Communities Secretary Eric Pickles and Environment Secretary Elizabeth Truss have today (12 September 2014) published their decision to make an Order granting development consent for the Thames Tideway Tunnel to be built and operated.
The Secretaries of State conclude that on balance there is a good case for making an Order granting development consent for the proposed development.
The tunnel will run from the Acton Storm Tanks in West London to the Abbey Mills pumping station in East London, with a storage capacity of 1,250,000 cubic metres.
Construction is expected to start in 2016 and be completed by 2023.
The decision to grant consent for this has been made under the Planning Act 2008, with a Development Consent Order signed by both Secretaries of State.
Communities Secretary Eric Pickles said:
This is a challenging infrastructure project, but it is clear that the Thames Tunnel will help modernise London’s ageing Victorian sewerage system, and make the River Thames cleaner and safer.

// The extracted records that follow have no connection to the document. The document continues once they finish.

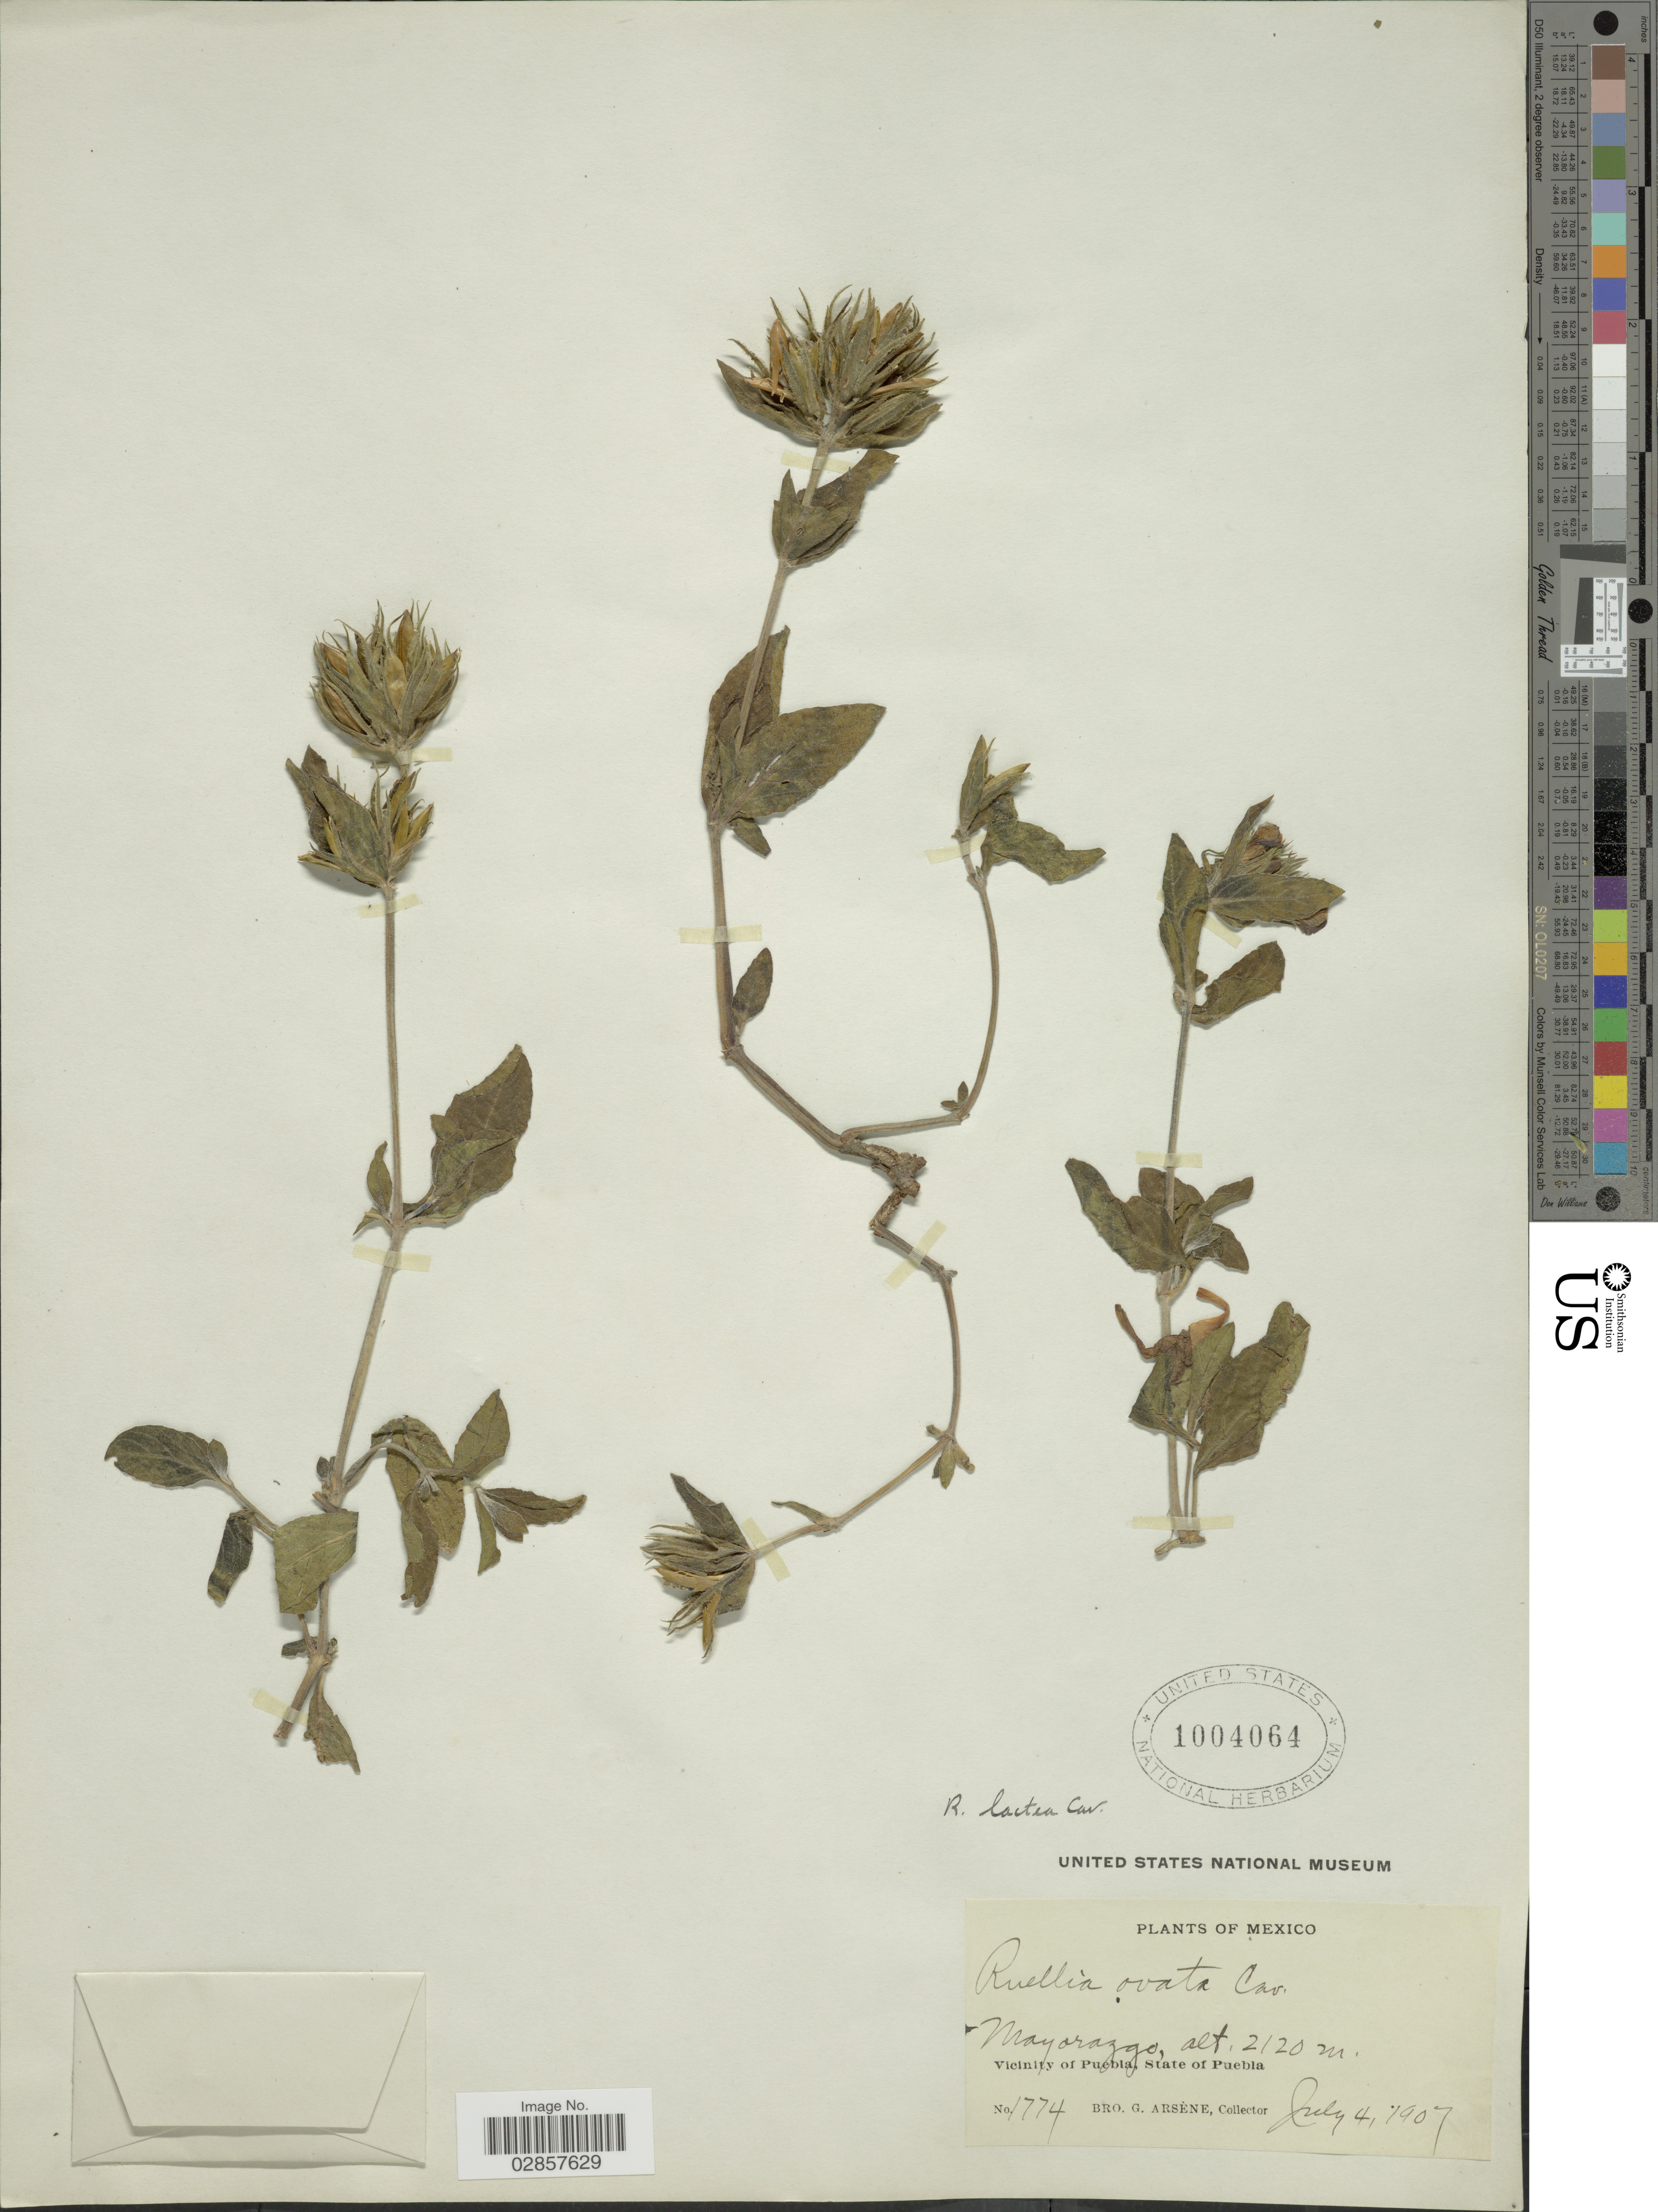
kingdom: Plantae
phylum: Tracheophyta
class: Magnoliopsida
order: Lamiales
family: Acanthaceae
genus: Ruellia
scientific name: Ruellia lactea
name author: Cav.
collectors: Bro. G. Arsène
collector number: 1774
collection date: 1907-07-04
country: Mexico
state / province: Puebla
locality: Mayorazzo, Vicinity of Puebla.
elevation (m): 2120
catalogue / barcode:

Environment Secretary Elizabeth Truss said:
In the 21st century, London should not have a river that is polluted by sewage every time there is heavy rainfall.
The Thames Tunnel is considered to be the best solution to address London’s outdated sewerage infrastructure.
A Statement of Reasons has been published today setting out the basis on which development consent has been granted. The Development Consent Order can also be found on this website.